++++ Stored data

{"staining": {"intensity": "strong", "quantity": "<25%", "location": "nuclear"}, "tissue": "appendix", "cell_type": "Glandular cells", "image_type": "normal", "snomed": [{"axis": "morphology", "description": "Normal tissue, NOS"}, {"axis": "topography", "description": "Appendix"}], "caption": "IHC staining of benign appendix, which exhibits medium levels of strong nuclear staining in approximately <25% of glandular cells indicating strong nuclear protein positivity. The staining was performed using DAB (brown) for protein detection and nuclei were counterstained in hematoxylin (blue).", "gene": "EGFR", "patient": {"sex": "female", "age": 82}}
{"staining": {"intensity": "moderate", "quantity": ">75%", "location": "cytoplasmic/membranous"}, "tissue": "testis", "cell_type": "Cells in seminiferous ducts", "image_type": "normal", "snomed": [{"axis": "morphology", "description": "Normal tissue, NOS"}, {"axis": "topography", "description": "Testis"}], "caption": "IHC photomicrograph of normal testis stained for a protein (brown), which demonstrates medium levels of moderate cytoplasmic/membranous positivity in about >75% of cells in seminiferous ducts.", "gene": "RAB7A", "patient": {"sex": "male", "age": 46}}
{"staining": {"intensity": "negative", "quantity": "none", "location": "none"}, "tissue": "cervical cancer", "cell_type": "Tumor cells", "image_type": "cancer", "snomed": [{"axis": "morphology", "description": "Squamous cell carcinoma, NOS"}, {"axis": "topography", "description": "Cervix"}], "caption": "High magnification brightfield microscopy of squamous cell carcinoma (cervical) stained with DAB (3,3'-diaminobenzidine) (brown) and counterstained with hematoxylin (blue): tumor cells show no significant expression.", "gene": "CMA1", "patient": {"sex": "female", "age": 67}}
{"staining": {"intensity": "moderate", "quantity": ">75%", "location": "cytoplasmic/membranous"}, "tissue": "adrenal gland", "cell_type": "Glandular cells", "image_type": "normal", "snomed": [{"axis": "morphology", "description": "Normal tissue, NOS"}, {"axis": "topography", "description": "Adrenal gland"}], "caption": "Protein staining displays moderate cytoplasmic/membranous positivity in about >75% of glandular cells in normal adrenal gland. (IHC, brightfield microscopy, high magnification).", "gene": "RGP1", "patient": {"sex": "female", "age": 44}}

++++++++

* Problem statement *
Reproduce the full listing word for word.

* Response to this task *
{"staining": {"intensity": "strong", "quantity": "<25%", "location": "nuclear"}, "tissue": "appendix", "cell_type": "Glandular cells", "image_type": "normal", "snomed": [{"axis": "morphology", "description": "Normal tissue, NOS"}, {"axis": "topography", "description": "Appendix"}], "caption": "IHC staining of benign appendix, which exhibits medium levels of strong nuclear staining in approximately <25% of glandular cells indicating strong nuclear protein positivity. The staining was performed using DAB (brown) for protein detection and nuclei were counterstained in hematoxylin (blue).", "gene": "EGFR", "patient": {"sex": "female", "age": 82}}
{"staining": {"intensity": "moderate", "quantity": ">75%", "location": "cytoplasmic/membranous"}, "tissue": "testis", "cell_type": "Cells in seminiferous ducts", "image_type": "normal", "snomed": [{"axis": "morphology", "description": "Normal tissue, NOS"}, {"axis": "topography", "description": "Testis"}], "caption": "IHC photomicrograph of normal testis stained for a protein (brown), which demonstrates medium levels of moderate cytoplasmic/membranous positivity in about >75% of cells in seminiferous ducts.", "gene": "RAB7A", "patient": {"sex": "male", "age": 46}}
{"staining": {"intensity": "negative", "quantity": "none", "location": "none"}, "tissue": "cervical cancer", "cell_type": "Tumor cells", "image_type": "cancer", "snomed": [{"axis": "morphology", "description": "Squamous cell carcinoma, NOS"}, {"axis": "topography", "description": "Cervix"}], "caption": "High magnification brightfield microscopy of squamous cell carcinoma (cervical) stained with DAB (3,3'-diaminobenzidine) (brown) and counterstained with hematoxylin (blue): tumor cells show no significant expression.", "gene": "CMA1", "patient": {"sex": "female", "age": 67}}
{"staining": {"intensity": "moderate", "quantity": ">75%", "location": "cytoplasmic/membranous"}, "tissue": "adrenal gland", "cell_type": "Glandular cells", "image_type": "normal", "snomed": [{"axis": "morphology", "description": "Normal tissue, NOS"}, {"axis": "topography", "description": "Adrenal gland"}], "caption": "Protein staining displays moderate cytoplasmic/membranous positivity in about >75% of glandular cells in normal adrenal gland. (IHC, brightfield microscopy, high magnification).", "gene": "RGP1", "patient": {"sex": "female", "age": 44}}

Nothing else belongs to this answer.